Modulation by cellular cholesterol of gene transcription via the cyclic AMP response element

Abstract

The effect of rapid changes in cellular cholesterol content on adenosine 3′,5′-cyclic monophosphate (cAMP) response element-mediated gene transcription was investigated. The study was carried out in Chinese hamster ovary (CHO-K1) cells permanently expressing the human β 2-adrenoceptor. Gene transcription was quantified using a reporter gene (secreted placental alkaline phosphatase) under the transcriptional control of cAMP response element (CRE) sequences. Cellular cholesterol was reduced by 42% or elevated by 47% by incubating cells for 1 hr with methyl-β-cyclodextrin alone or methyl-β-cyclodextrin complexed with cholesterol, respectively. There was a significant negative correlation between the free cholesterol content of the cells and CRE-mediated gene expression in response to 10 −6 M isoprenaline (slope = −4.57 ± 0.73, P < 0.001), indicating that β 2-adrenoceptor-mediated activation of the CRE is inhibited by cholesterol.
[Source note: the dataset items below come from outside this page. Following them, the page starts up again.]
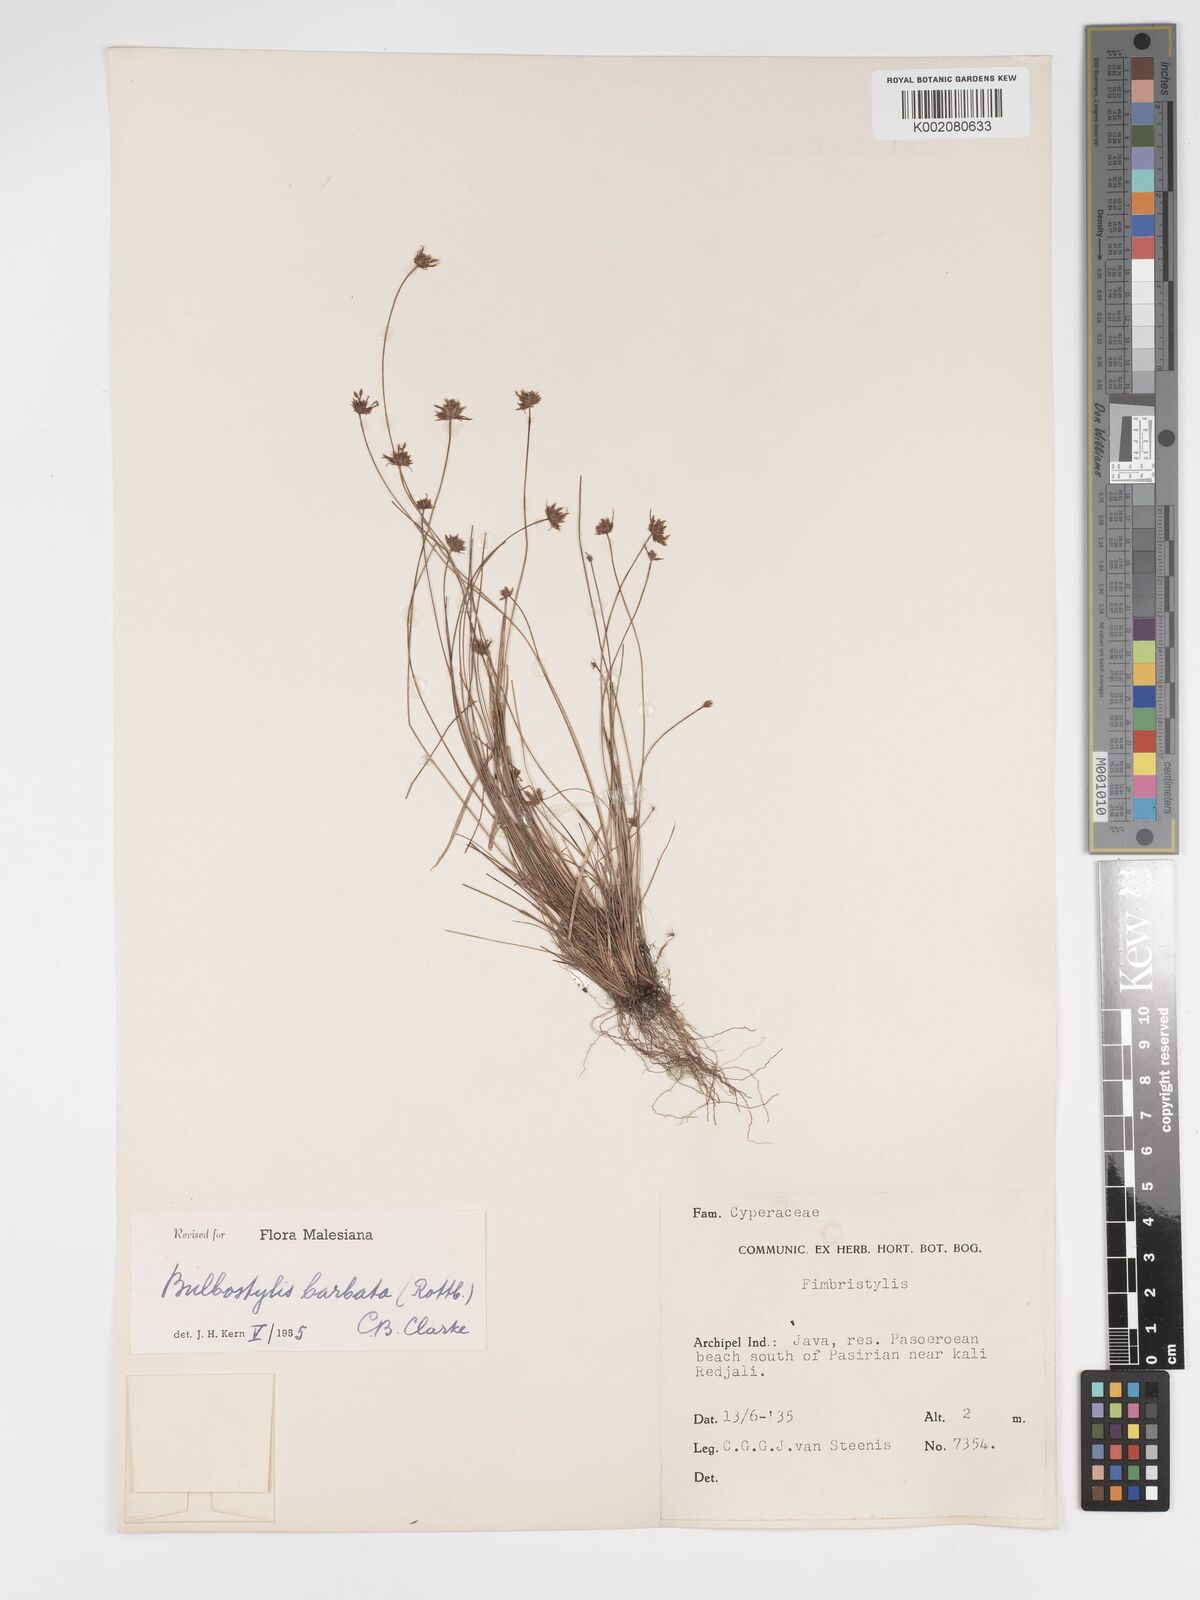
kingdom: Plantae
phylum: Tracheophyta
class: Liliopsida
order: Poales
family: Cyperaceae
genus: Bulbostylis
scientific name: Bulbostylis barbata
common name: Watergrass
Cyclic AMP accumulation in response to isoprenaline (10 −12 to 10 −5 M) was also inhibited in cholesterol-enriched cells and enhanced in cholesterol-depleted cells compared to controls ( P < 0.05, two-way ANOVA). Cholesterol also inhibited serum-mediated enhancement of CRE-driven gene expression, and we present data suggesting that the pathway activated by serum and inhibited by cholesterol could be independent of adrenoceptor activation and protein kinase A. We conclude that in CHO-K1 cells cholesterol inhibits at least two processes that can stimulate CRE-mediated gene expression. One is isoprenaline activation of cAMP synthesis, the other is activated by serum. These findings demonstrate that activation of gene transcription by extracellular stimuli could be influenced by cellular cholesterol content.